At the heart of the resulting Gonzalez v. Google case lies Section 230 of the Communications Decency Act of 1996. This section has been routinely vilified by various political groups, who claim that the protections under this section against civil suits should be struck down. For my latest blog for Avast, I summarize the various issues that are facing the court and implications for online communications.

The arguments are transcribed here.

 

Microsoft breached in September, thanks to a public Azure storage container

Last month, researchers discovered that someone at Microsoft misconfigured one of their Azure Blob Storage containers. The container had public access, which could have resulted in a data breach. It contained sensitive data from a high-profile cloud provider with 65,000 companies,111 countries and private data of 548,000 users. Microsoft was notified by the researchers and  reconfigured the bucket to make it private within several hours. “Our investigation found no indication customer accounts or systems were compromised. We have directly notified the affected customers,” posted Microsoft on their blog.

Another security researcher suggested that the data was a SQL server backup that was mistakenly placed on this open storage container.

The leak was dubbed BlueBleed and the original researchers published a search tool that anyone can use to find whether information from a domain is part of this leak. The key word in that last sentence is “anyone” and if you read the Microsoft blog you can see that they aren’t happy about the way the tool is set up, because anyone can search across any domain to find out whether any unprotected assets were part of this breach.

Certainly, having private data in public containers — those that have no password protection, let alone using any multiple authentication factors — continues to be a big problem. Chris Vickery has made his career discovering many of them, and this post from several years ago cited the more infamous (at least at that moment in time) of Amazon S3’s “leaky buckets.” All of the cloud storage vendors make it relatively easy to create a new storage container that anyone can access. But don’t blame them — it is just basic human nature to forget to lock the door properly.

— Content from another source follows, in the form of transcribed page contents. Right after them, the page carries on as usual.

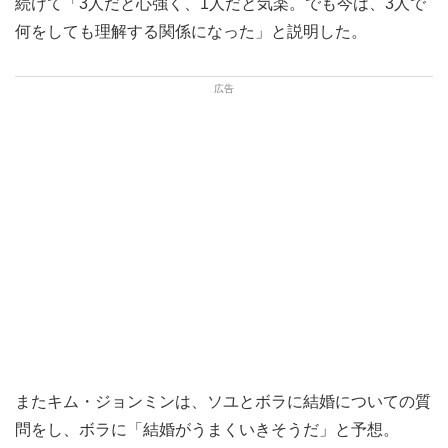
続けて「3人だと心強く、1人だと気楽。でも今は、3人で
何をしても理解する関係になった」と説明した。
またキム・ジョンミンは、ソユとボラに結婚についての質
問をし、ボラに「結婚がうまくいきそうだ」と予想。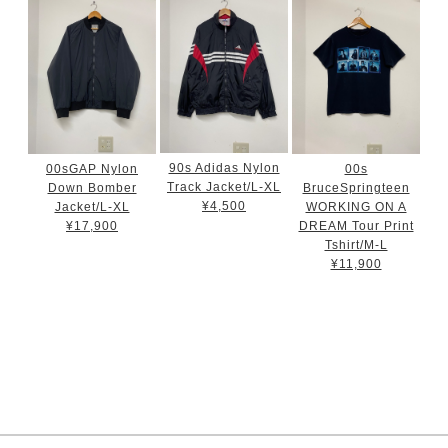
90s Adidas Nylon
00sGAP Nylon
00s
Track Jacket/L-XL
Down Bomber
BruceSpringteen
¥4,500
Jacket/L-XL
WORKING ON A
¥17,900
DREAM Tour Print
Tshirt/M-L
¥11,900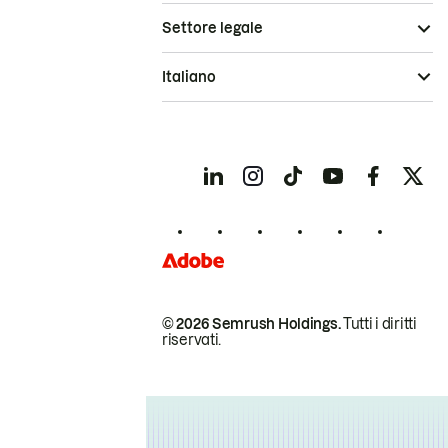
Settore legale
Italiano
© 2026 Semrush Holdings.
Tutti i diritti
riservati.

How can you prevent this from happening?

First, ensure that your sensitive data is well-protected, with proper and strong MFA. Microsoft has various recommendations for securing Azure Blobs and using their various cloud and endpoint security tools.

Avoid promiscuous provisioning. A case in point is Twitter, which (according to Mudge’s testimony) stated that thousands of their employees — accounting for roughly half its workforce, and all its engineers — work directly on Twitter’s live product and have full access rights to interact with actual user data. Okta realized a similar situation in its breach analysis earlier this year, and has since moved to limit access by its tech support engineers. What is needed is to reduce these over-privileged accounts, and to limit who has access to your data. If a developer is testing code outside of a production system, ensure that the data is protected. Audit your accounts to find out who has what access, and to spot configuration errors. One research report found that in 2020, two-thirds of the threats cited by respondents were caused by cloud platform configuration errors.

Ensure that your key IT suppliers have updated contact information to communicate with you. Microsoft relied on a “if you haven’t heard from us, assume you aren’t part of the breach” system — that is not as good as telling everyone what happened. Messages can also get lost or sent to dead mailboxes.

Offboard employees properly and thoroughly. When someone leaves your company, ensure that all of their accounts have been revoked. Many IT managers readily admit that their Active Directories are outdated (that link brings you to the stat of 10% of accounts in these directories are inactive according to Microsoft) and don’t have sufficient resources to maintain, even for the simple situation of who is presently employed by their companies, let alone who has the correct access rights.